Dataset extract section start
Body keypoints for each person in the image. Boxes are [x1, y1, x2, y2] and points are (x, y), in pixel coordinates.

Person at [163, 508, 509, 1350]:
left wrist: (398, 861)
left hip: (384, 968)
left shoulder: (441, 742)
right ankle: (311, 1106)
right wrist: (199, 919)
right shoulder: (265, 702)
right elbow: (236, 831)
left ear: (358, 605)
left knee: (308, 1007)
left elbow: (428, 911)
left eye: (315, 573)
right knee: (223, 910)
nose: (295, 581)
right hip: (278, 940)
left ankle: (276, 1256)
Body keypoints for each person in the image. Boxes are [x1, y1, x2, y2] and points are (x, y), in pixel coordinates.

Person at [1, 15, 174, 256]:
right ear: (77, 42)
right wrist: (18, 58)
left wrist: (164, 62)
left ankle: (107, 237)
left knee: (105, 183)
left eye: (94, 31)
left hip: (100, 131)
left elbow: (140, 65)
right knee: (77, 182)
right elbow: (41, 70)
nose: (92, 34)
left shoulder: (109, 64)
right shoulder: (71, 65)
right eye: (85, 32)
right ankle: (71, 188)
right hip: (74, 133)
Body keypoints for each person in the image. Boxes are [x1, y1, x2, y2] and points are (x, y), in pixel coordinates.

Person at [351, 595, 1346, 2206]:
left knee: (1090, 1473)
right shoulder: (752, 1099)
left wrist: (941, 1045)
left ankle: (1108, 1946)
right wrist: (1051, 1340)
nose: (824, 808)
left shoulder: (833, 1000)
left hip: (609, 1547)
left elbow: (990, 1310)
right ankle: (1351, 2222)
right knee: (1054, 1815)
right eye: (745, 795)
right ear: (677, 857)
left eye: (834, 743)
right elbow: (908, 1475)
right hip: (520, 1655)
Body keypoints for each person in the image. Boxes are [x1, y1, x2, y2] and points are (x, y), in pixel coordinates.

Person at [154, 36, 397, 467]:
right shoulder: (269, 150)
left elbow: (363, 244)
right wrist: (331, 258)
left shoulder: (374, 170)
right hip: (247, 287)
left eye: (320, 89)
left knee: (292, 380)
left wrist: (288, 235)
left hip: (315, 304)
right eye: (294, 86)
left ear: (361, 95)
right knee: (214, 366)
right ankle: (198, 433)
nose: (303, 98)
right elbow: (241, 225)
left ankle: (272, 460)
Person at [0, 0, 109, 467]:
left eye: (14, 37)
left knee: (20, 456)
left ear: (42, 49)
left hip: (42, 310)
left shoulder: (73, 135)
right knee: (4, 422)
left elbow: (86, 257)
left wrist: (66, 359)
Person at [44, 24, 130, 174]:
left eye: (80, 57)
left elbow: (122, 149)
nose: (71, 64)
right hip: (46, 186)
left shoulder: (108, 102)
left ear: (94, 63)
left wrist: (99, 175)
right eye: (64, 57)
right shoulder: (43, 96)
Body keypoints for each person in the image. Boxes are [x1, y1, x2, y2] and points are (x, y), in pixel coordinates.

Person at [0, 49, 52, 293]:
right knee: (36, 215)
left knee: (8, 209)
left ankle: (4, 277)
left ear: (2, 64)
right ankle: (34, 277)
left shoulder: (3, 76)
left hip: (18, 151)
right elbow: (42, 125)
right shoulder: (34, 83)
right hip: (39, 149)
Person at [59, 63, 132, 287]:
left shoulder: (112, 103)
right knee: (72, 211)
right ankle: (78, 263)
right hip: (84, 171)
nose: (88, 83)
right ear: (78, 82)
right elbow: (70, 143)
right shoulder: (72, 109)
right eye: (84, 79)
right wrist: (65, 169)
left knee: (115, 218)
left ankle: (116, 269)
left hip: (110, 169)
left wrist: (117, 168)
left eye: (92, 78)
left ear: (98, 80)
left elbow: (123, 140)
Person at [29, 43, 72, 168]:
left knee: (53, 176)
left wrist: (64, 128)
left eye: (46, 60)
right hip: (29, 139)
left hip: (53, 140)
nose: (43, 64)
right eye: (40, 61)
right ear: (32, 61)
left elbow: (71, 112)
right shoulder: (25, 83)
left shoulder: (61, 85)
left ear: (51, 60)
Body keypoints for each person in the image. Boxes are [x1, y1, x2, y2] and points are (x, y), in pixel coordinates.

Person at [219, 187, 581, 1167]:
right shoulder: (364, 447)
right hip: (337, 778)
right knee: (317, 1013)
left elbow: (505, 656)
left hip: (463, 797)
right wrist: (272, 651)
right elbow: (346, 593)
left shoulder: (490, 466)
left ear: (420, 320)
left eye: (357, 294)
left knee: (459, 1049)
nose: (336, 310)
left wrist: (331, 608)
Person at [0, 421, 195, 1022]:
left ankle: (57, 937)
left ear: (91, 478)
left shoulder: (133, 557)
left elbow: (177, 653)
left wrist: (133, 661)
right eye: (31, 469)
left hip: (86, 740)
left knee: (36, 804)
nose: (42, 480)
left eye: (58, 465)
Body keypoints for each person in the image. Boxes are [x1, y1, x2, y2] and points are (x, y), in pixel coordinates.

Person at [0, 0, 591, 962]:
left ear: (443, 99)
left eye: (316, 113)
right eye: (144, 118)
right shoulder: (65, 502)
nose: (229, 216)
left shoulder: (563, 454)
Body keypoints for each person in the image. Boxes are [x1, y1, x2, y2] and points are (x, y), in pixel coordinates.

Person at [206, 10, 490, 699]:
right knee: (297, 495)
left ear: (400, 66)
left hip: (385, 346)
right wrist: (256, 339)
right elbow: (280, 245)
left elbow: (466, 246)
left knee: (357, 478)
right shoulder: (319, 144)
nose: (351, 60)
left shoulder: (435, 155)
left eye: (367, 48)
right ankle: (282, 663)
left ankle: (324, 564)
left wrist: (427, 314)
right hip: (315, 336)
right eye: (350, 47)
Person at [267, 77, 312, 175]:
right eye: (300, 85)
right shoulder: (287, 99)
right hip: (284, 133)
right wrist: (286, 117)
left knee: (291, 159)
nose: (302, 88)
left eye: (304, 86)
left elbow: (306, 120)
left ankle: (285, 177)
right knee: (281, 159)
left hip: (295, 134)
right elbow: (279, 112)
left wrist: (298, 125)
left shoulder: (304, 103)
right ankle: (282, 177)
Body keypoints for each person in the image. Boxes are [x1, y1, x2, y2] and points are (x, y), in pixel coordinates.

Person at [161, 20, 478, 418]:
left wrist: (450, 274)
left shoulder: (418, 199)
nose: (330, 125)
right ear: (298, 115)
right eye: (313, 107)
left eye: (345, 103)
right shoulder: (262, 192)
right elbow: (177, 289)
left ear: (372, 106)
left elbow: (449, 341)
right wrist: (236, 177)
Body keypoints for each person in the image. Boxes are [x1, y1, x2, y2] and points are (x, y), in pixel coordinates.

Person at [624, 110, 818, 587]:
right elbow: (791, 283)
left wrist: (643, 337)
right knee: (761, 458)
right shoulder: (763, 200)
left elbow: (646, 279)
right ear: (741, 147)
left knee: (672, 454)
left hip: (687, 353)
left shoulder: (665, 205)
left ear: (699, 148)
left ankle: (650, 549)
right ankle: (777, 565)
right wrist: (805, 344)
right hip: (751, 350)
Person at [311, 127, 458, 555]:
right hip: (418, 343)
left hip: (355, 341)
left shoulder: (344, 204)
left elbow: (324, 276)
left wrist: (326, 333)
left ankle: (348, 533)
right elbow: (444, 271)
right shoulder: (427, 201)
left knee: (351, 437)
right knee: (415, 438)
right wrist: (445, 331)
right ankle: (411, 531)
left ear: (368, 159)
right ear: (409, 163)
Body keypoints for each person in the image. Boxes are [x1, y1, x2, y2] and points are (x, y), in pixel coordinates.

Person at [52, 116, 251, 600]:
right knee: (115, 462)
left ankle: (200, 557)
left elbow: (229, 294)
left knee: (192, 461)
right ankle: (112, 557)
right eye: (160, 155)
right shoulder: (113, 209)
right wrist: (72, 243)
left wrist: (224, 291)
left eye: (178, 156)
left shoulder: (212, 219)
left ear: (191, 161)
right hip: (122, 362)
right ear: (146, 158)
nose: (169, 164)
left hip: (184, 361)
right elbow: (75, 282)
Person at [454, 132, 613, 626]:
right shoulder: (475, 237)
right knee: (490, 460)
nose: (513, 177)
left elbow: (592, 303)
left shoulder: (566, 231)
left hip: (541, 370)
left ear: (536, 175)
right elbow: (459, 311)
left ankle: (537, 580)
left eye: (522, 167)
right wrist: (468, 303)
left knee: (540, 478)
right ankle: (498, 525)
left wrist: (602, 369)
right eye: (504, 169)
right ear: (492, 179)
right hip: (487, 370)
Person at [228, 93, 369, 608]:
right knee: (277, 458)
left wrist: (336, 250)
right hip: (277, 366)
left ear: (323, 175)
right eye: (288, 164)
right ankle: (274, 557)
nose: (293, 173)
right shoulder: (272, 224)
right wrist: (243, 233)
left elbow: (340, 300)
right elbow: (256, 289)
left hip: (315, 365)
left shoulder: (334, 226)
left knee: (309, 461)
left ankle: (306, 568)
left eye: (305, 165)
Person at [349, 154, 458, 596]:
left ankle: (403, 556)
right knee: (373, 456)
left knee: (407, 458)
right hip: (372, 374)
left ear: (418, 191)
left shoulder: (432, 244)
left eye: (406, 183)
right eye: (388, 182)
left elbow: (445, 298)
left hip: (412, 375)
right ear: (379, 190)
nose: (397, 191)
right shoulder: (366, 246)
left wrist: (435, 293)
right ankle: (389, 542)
Dataset extract section end
Reproduce the lines above, beginning at the line with "right ear: (78, 82)" and stopping after the line with "left ear: (51, 60)", exactly as they are.

Exercise answer ->
right ear: (78, 82)
right elbow: (70, 143)
right shoulder: (72, 109)
right eye: (84, 79)
right wrist: (65, 169)
left knee: (115, 218)
left ankle: (116, 269)
left hip: (110, 169)
left wrist: (117, 168)
left eye: (92, 78)
left ear: (98, 80)
left elbow: (123, 140)
Person at [29, 43, 72, 168]:
left knee: (53, 176)
left wrist: (64, 128)
left eye: (46, 60)
right hip: (29, 139)
left hip: (53, 140)
nose: (43, 64)
right eye: (40, 61)
right ear: (32, 61)
left elbow: (71, 112)
right shoulder: (25, 83)
left shoulder: (61, 85)
left ear: (51, 60)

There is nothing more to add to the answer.